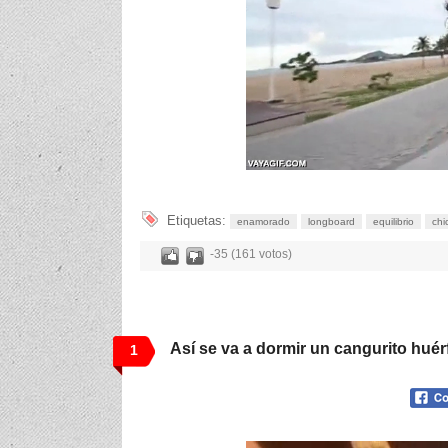
Etiquetas:
enamorado
longboard
equilibrio
chi
-35 (161 votos)
Así se va a dormir un cangurito hué
1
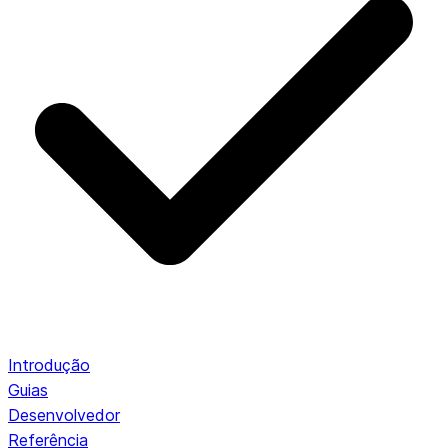
Introdução
Guias
Desenvolvedor
Referência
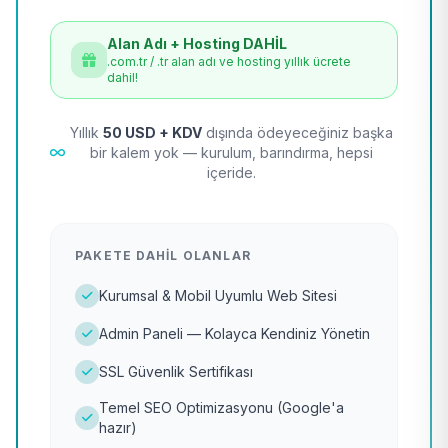
Alan Adı + Hosting DAHİL
.com.tr / .tr alan adı ve hosting yıllık ücrete
dahil!
Yıllık
50 USD + KDV
dışında ödeyeceğiniz başka
bir kalem yok — kurulum, barındırma, hepsi
içeride.
PAKETE DAHIL OLANLAR
Kurumsal & Mobil Uyumlu Web Sitesi
Admin Paneli — Kolayca Kendiniz Yönetin
SSL Güvenlik Sertifikası
Temel SEO Optimizasyonu (Google'a
hazır)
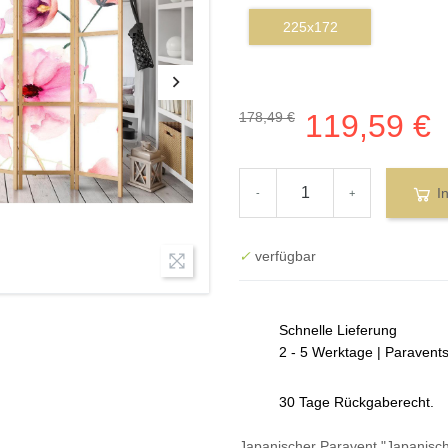
225x172
119,59 €
178,49 €
I
-
+
✓
verfügbar
Schnelle Lieferung
2 - 5 Werktage | Paravent
30 Tage Rückgaberecht.
Japanischer Paravent "Japanische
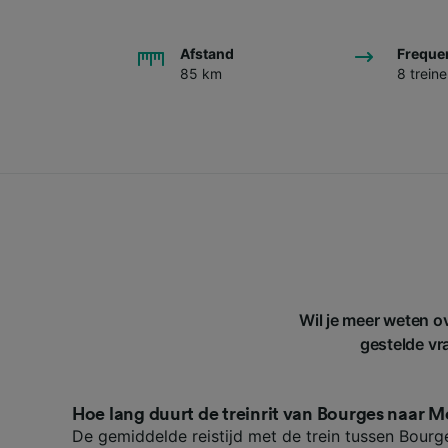
Afstand
Freque
85 km
8 trein
Wil je meer weten o
gestelde vra
Hoe lang duurt de treinrit van Bourges naar 
De gemiddelde reistijd met de trein tussen Bourg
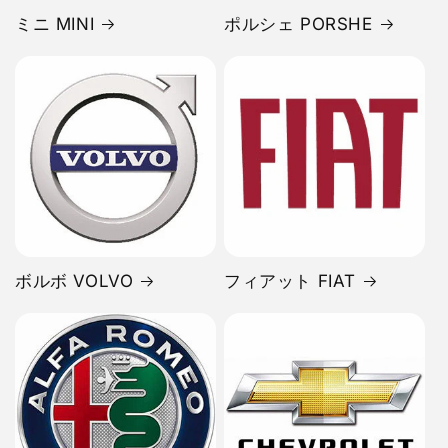
ミニ MINI
ポルシェ PORSHE
ボルボ VOLVO
フィアット FIAT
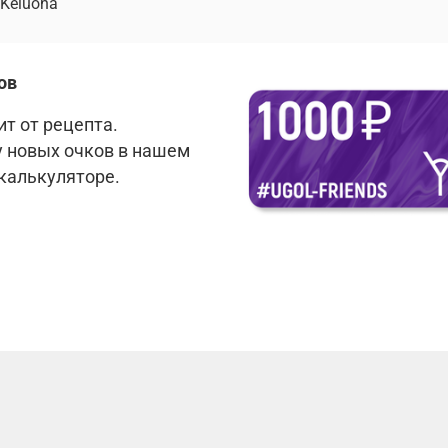
Keluona
ов
т от рецепта.
у новых очков в нашем
 калькуляторе.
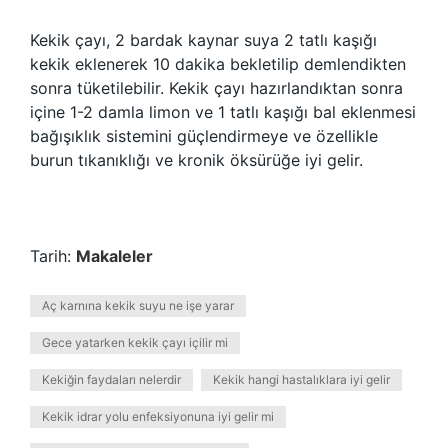
Kekik çayı, 2 bardak kaynar suya 2 tatlı kaşığı
kekik eklenerek 10 dakika bekletilip demlendikten
sonra tüketilebilir. Kekik çayı hazırlandıktan sonra
içine 1-2 damla limon ve 1 tatlı kaşığı bal eklenmesi
bağışıklık sistemini güçlendirmeye ve özellikle
burun tıkanıklığı ve kronik öksürüğe iyi gelir.
Tarih:
Makaleler
Aç karnına kekik suyu ne işe yarar
Gece yatarken kekik çayı içilir mi
Kekiğin faydaları nelerdir
Kekik hangi hastalıklara iyi gelir
Kekik idrar yolu enfeksiyonuna iyi gelir mi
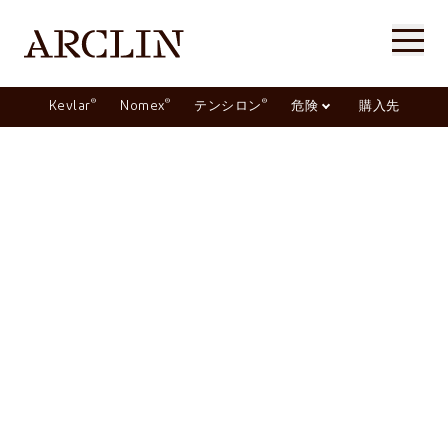
®
®
®
Kevlar
Nomex
テンシロン
危険
購入先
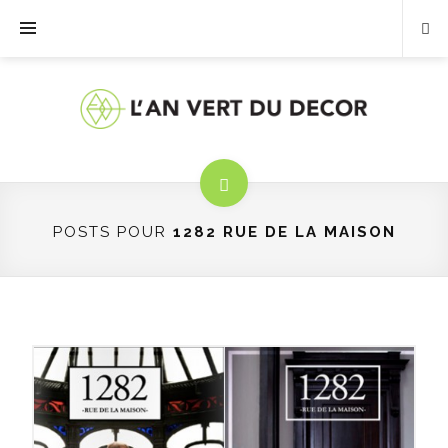
POSTS POUR
1282 RUE DE LA MAISON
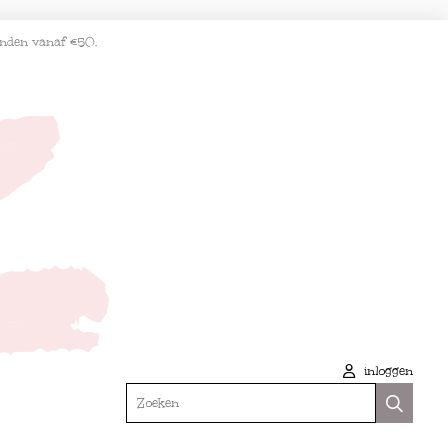
enden vanaf €50.
inloggen
Zoeken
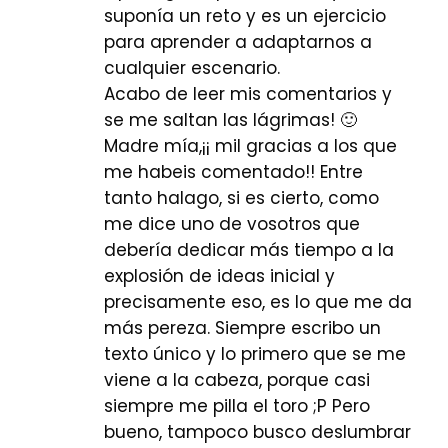
suponía un reto y es un ejercicio
para aprender a adaptarnos a
cualquier escenario.
Acabo de leer mis comentarios y
se me saltan las lágrimas! 🙂
Madre mía,¡¡ mil gracias a los que
me habeis comentado!! Entre
tanto halago, si es cierto, como
me dice uno de vosotros que
debería dedicar más tiempo a la
explosión de ideas inicial y
precisamente eso, es lo que me da
más pereza. Siempre escribo un
texto único y lo primero que se me
viene a la cabeza, porque casi
siempre me pilla el toro ;P Pero
bueno, tampoco busco deslumbrar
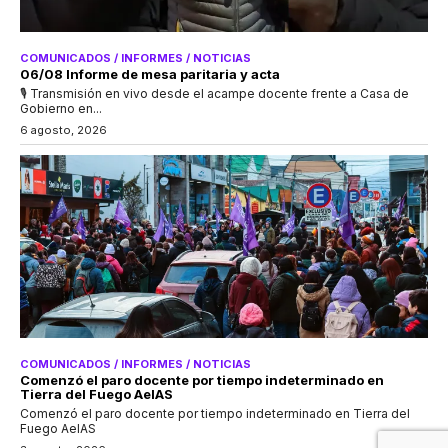
COMUNICADOS / INFORMES / NOTICIAS
06/08 Informe de mesa paritaria y acta
🎙 Transmisión en vivo desde el acampe docente frente a Casa de
Gobierno en...
6 agosto, 2026
COMUNICADOS / INFORMES / NOTICIAS
Comenzó el paro docente por tiempo indeterminado en
Tierra del Fuego AeIAS
Comenzó el paro docente por tiempo indeterminado en Tierra del
Fuego AeIAS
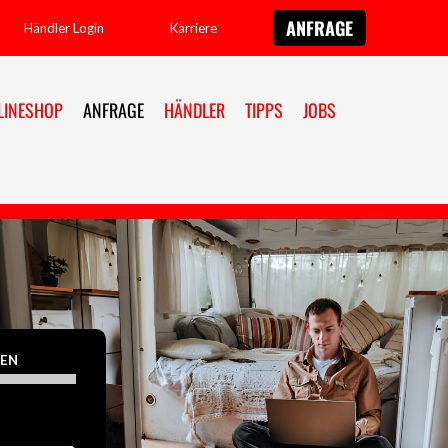
ANFRAGE
Händler Login
Karriere
LINESHOP
ANFRAGE
HÄNDLER
TIPPS
JOBS
EN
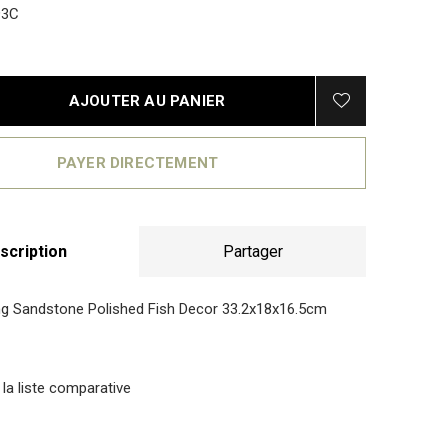
93C
AJOUTER AU PANIER
PAYER DIRECTEMENT
scription
Partager
ing Sandstone Polished Fish Decor 33.2x18x16.5cm
 la liste comparative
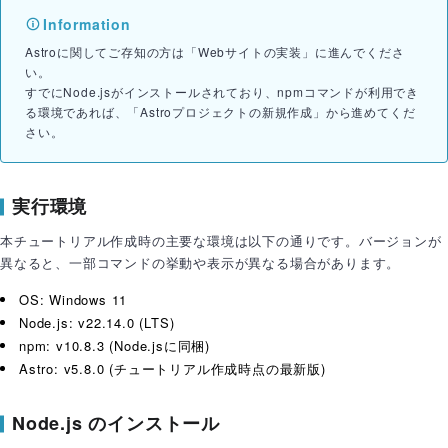
Astroに関してご存知の方は「Webサイトの実装」に進んでくださ
い。
すでにNode.jsがインストールされており、npmコマンドが利用でき
る環境であれば、「Astroプロジェクトの新規作成」から進めてくだ
さい。
実行環境
本チュートリアル作成時の主要な環境は以下の通りです。バージョンが
異なると、一部コマンドの挙動や表示が異なる場合があります。
OS: Windows 11
Node.js: v22.14.0 (LTS)
npm: v10.8.3 (Node.jsに同梱)
Astro: v5.8.0 (チュートリアル作成時点の最新版)
Node.js のインストール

◆ **AIM OF THE TASK**: In the records above, take every line from the opening one through the line with "dışında ödeyeceğiniz başka" and repeat it exactly; pictures are not part of the copy.

◆ **OUTPUT FOR THIS TASK**:
Etiquetas:
enamorado
longboard
equilibrio
chi
-35 (161 votos)
Así se va a dormir un cangurito hué
1
Introdução
Guias
Desenvolvedor
Referência
Alan Adı + Hosting DAHİL
.com.tr / .tr alan adı ve hosting yıllık ücrete
dahil!
Yıllık
50 USD + KDV
dışında ödeyeceğiniz başka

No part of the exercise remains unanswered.